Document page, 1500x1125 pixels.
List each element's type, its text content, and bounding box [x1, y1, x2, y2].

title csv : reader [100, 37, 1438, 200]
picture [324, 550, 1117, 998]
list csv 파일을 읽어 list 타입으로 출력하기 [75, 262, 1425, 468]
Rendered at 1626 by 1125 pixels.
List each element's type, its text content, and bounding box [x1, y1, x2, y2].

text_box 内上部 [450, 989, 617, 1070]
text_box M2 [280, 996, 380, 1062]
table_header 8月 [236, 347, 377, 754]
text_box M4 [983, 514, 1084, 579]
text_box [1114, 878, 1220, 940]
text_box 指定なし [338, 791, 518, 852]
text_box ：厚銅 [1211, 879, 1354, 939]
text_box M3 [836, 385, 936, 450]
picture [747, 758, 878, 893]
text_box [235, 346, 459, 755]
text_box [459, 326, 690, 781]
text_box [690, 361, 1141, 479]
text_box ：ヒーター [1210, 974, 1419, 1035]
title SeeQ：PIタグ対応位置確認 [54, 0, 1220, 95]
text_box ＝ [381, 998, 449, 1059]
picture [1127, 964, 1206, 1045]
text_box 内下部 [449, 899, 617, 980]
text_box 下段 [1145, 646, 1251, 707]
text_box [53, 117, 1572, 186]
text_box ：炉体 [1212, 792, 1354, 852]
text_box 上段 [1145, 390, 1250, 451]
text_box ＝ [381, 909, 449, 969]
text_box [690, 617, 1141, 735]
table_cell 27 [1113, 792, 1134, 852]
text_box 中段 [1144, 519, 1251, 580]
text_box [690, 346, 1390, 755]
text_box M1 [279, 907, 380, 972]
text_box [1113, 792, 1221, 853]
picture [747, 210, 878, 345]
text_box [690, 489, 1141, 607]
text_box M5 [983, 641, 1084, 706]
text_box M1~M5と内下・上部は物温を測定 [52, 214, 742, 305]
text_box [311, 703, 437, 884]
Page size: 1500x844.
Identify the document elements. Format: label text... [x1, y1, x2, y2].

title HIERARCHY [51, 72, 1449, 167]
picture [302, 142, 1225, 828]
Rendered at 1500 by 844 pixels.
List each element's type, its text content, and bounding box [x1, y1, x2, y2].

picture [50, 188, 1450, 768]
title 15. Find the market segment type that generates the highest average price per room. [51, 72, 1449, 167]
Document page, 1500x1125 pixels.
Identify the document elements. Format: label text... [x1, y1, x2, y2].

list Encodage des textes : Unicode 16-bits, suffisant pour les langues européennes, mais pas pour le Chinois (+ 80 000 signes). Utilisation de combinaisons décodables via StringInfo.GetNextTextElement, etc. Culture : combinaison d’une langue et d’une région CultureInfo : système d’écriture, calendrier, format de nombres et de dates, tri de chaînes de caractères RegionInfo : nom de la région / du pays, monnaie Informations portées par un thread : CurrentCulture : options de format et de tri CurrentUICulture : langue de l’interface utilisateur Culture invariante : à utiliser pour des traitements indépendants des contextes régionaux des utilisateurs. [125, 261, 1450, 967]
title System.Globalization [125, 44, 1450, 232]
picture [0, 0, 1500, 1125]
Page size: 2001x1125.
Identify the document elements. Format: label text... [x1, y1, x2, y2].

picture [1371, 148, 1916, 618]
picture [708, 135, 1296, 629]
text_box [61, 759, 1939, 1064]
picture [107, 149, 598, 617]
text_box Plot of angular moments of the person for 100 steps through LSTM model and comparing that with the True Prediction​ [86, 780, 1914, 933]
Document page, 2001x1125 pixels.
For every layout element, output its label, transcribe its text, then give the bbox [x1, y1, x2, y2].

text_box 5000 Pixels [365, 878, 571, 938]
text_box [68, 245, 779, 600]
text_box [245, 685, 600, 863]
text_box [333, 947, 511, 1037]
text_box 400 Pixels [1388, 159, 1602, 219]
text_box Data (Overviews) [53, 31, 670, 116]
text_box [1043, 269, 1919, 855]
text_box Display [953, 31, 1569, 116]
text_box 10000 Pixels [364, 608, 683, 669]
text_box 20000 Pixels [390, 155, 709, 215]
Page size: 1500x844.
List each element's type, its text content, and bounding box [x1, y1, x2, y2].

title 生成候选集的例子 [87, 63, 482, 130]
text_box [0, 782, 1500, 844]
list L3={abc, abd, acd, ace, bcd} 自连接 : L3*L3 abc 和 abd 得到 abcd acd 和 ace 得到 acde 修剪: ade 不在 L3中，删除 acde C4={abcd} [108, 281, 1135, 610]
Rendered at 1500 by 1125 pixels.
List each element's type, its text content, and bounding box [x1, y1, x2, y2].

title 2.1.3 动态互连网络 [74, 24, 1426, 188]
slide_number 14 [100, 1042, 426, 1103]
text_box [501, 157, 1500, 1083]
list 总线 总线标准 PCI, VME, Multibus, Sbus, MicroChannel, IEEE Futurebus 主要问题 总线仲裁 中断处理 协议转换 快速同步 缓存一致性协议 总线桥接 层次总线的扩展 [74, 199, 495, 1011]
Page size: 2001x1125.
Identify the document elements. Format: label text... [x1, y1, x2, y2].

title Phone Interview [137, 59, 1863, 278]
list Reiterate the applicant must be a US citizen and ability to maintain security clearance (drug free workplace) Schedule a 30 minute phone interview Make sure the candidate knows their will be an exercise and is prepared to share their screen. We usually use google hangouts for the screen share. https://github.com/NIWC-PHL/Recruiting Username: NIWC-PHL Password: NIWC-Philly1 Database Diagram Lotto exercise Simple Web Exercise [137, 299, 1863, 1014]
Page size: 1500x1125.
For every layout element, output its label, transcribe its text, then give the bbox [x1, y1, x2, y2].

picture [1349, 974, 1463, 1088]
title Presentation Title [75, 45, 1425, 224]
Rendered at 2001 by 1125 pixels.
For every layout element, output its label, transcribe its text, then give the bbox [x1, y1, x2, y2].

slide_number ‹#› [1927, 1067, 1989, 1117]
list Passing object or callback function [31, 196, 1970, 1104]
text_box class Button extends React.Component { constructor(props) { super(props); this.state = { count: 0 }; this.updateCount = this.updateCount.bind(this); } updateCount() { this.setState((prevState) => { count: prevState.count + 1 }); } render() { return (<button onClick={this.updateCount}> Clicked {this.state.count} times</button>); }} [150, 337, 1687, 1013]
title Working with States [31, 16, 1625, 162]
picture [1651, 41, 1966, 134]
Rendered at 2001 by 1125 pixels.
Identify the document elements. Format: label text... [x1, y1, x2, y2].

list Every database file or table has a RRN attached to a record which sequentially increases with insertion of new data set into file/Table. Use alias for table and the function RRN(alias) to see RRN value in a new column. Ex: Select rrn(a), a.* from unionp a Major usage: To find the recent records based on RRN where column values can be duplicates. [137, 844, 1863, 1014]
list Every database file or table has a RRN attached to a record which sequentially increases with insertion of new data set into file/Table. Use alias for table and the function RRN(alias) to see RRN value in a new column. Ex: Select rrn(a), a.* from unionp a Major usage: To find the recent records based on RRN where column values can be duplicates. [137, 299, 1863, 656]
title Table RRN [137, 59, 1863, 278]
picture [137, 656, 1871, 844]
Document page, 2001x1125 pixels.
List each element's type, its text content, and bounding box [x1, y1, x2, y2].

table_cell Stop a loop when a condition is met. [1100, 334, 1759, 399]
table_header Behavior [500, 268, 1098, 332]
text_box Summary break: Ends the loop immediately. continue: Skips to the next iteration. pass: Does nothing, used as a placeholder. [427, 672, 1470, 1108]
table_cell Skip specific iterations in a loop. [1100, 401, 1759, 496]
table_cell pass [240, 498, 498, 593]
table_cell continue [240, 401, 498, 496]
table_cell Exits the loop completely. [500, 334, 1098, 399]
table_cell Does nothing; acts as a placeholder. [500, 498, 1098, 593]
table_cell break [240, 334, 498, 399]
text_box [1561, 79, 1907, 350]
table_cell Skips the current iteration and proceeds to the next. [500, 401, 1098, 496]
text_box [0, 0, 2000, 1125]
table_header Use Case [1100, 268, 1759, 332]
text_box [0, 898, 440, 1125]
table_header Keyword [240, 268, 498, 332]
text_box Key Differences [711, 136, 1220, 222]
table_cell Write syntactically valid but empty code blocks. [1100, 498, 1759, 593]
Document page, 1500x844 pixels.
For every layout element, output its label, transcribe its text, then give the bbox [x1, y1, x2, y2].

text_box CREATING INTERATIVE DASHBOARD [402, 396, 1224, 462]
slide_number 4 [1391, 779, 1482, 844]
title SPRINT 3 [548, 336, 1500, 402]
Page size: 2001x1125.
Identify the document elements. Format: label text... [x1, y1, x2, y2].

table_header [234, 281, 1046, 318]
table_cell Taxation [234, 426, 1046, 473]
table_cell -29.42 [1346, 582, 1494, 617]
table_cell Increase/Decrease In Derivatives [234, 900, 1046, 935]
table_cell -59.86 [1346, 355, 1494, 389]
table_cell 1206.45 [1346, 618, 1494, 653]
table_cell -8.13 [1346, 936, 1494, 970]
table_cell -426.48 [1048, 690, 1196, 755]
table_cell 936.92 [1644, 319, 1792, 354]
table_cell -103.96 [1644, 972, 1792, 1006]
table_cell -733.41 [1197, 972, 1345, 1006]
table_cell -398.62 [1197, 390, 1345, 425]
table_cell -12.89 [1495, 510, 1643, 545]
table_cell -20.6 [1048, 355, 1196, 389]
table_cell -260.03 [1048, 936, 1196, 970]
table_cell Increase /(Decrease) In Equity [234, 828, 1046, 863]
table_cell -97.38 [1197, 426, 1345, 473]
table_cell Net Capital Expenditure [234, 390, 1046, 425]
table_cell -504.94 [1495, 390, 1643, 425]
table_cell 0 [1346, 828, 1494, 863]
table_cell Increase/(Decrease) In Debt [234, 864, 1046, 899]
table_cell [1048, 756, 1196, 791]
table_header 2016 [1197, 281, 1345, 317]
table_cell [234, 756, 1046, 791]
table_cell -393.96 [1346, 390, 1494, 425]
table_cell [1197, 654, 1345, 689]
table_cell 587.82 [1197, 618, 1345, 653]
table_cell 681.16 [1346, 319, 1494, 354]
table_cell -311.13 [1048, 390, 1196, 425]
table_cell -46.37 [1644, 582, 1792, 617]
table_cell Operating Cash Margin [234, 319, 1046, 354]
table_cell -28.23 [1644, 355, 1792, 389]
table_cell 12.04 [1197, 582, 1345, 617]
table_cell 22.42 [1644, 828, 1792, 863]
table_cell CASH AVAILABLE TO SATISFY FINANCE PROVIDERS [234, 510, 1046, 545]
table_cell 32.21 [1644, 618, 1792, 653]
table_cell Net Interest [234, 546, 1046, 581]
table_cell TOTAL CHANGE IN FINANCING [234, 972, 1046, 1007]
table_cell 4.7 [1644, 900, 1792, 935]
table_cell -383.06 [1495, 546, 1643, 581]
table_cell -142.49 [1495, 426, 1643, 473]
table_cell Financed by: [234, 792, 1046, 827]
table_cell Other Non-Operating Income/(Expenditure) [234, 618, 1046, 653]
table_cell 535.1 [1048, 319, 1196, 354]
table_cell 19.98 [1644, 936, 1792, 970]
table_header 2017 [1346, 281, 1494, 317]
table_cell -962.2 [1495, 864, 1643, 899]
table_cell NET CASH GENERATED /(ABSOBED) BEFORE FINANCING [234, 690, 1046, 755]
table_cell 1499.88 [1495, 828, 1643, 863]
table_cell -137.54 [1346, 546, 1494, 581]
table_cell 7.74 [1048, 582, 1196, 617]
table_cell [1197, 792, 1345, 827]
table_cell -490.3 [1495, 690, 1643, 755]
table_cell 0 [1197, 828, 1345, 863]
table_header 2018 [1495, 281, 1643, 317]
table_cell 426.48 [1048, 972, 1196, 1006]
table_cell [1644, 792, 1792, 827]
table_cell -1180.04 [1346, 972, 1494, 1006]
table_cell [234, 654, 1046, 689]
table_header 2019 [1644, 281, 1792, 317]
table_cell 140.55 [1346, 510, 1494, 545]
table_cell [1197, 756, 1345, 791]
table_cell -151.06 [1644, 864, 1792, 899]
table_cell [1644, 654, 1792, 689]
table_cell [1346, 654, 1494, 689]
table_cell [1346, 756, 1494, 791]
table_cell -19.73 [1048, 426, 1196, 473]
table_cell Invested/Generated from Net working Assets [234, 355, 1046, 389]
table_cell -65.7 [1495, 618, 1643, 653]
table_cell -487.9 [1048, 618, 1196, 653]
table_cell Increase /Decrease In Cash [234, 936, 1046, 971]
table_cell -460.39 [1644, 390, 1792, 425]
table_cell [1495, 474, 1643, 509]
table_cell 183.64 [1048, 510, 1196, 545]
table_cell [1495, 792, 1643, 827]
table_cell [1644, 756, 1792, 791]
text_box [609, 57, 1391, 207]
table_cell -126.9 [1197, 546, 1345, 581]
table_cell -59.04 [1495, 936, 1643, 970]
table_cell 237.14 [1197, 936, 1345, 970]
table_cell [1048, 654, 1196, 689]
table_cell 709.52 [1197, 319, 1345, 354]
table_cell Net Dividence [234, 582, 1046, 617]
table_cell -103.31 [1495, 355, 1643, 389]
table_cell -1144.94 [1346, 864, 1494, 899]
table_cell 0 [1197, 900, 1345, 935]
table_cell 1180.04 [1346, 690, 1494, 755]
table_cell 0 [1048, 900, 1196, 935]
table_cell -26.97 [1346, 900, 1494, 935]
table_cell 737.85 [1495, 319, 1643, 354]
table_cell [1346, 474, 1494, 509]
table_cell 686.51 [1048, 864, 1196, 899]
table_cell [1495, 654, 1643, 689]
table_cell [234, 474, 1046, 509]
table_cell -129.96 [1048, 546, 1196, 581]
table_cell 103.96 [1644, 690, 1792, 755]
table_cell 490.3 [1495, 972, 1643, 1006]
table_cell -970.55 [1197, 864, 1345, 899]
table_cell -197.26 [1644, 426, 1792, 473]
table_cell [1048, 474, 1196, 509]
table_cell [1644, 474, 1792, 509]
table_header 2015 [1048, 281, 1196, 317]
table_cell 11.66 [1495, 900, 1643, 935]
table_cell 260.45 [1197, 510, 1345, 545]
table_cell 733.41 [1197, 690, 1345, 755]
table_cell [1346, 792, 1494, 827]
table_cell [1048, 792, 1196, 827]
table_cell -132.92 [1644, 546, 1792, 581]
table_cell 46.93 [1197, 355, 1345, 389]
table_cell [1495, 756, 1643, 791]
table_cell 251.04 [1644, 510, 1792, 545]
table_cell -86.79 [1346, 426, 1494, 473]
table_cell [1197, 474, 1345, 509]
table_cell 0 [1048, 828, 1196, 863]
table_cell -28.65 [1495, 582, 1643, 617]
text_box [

:::

_What to produce_:
Find the lines above that contain "Rendered" and give their count, with nothing added.

_Exercise solution_:
5